(Beginning of DATA RECORDS)

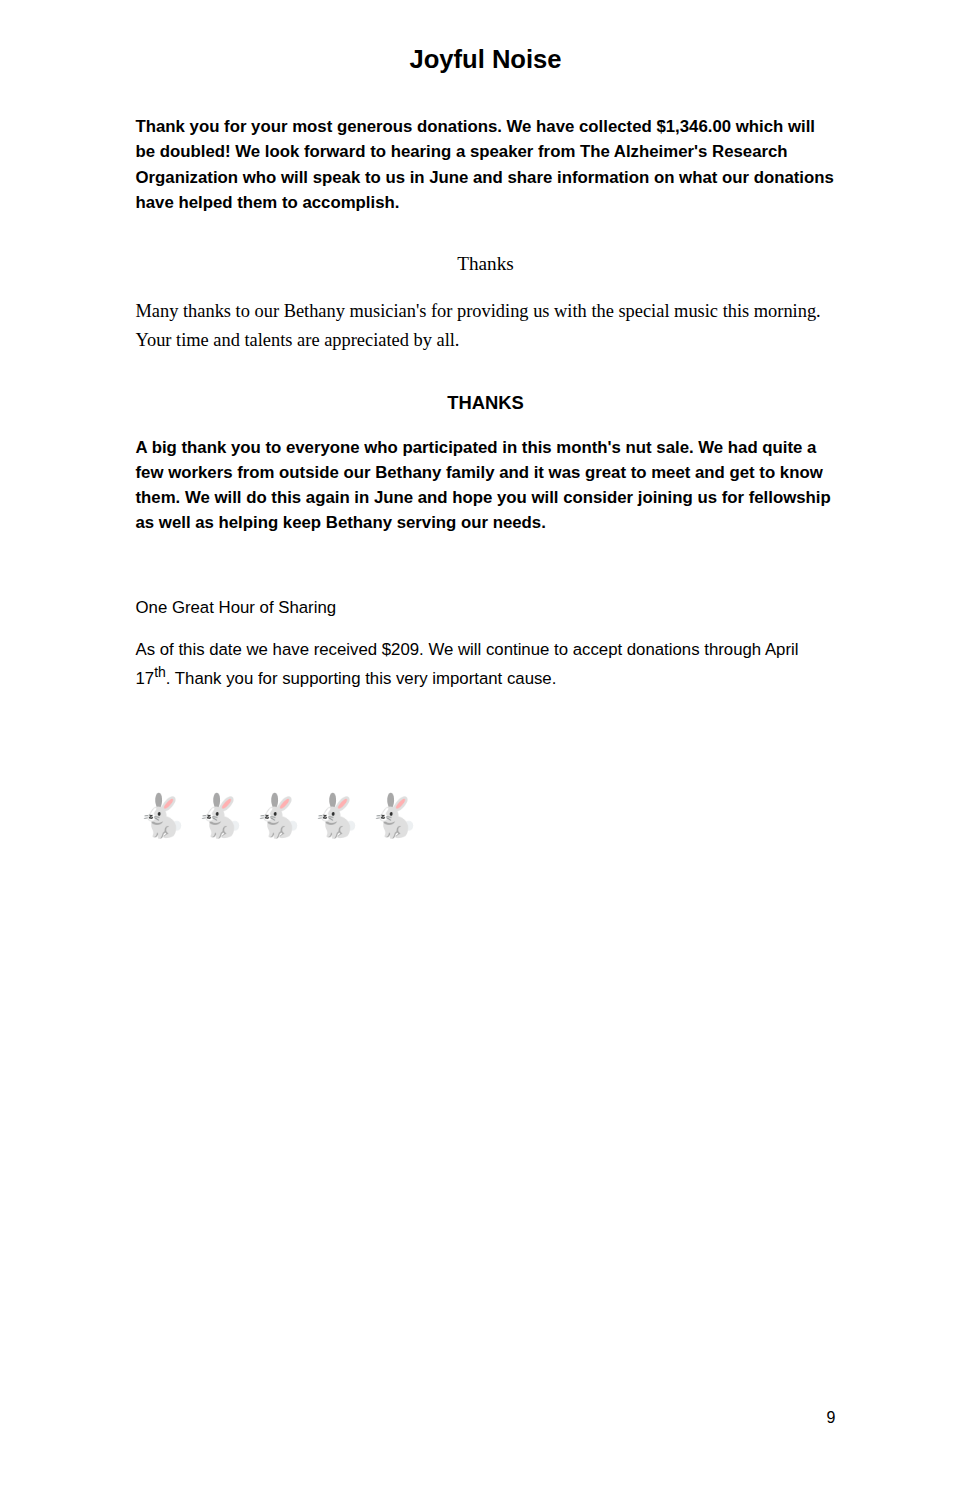Joyful Noise
Thank you for your most generous donations. We have collected $1,346.00 which will be doubled! We look forward to hearing a speaker from The Alzheimer's Research Organization who will speak to us in June and share information on what our donations have helped them to accomplish.
Thanks
Many thanks to our Bethany musician's for providing us with the special music this morning. Your time and talents are appreciated by all.
THANKS
A big thank you to everyone who participated in this month's nut sale. We had quite a few workers from outside our Bethany family and it was great to meet and get to know them. We will do this again in June and hope you will consider joining us for fellowship as well as helping keep Bethany serving our needs.
One Great Hour of Sharing
As of this date we have received $209. We will continue to accept donations through April 17th. Thank you for supporting this very important cause.
🐇🐇🐇🐇🐇
9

(End of DATA RECORDS)

■ TASK STATEMENT
An exact retyping of each record, with no pictures, is the answer required.

■ ANSWER TO THE EXERCISE
Joyful Noise
Thank you for your most generous donations. We have collected $1,346.00 which will be doubled! We look forward to hearing a speaker from The Alzheimer's Research Organization who will speak to us in June and share information on what our donations have helped them to accomplish.
Thanks
Many thanks to our Bethany musician's for providing us with the special music this morning. Your time and talents are appreciated by all.
THANKS
A big thank you to everyone who participated in this month's nut sale. We had quite a few workers from outside our Bethany family and it was great to meet and get to know them. We will do this again in June and hope you will consider joining us for fellowship as well as helping keep Bethany serving our needs.
One Great Hour of Sharing
As of this date we have received $209. We will continue to accept donations through April 17th. Thank you for supporting this very important cause.
🐇🐇🐇🐇🐇
9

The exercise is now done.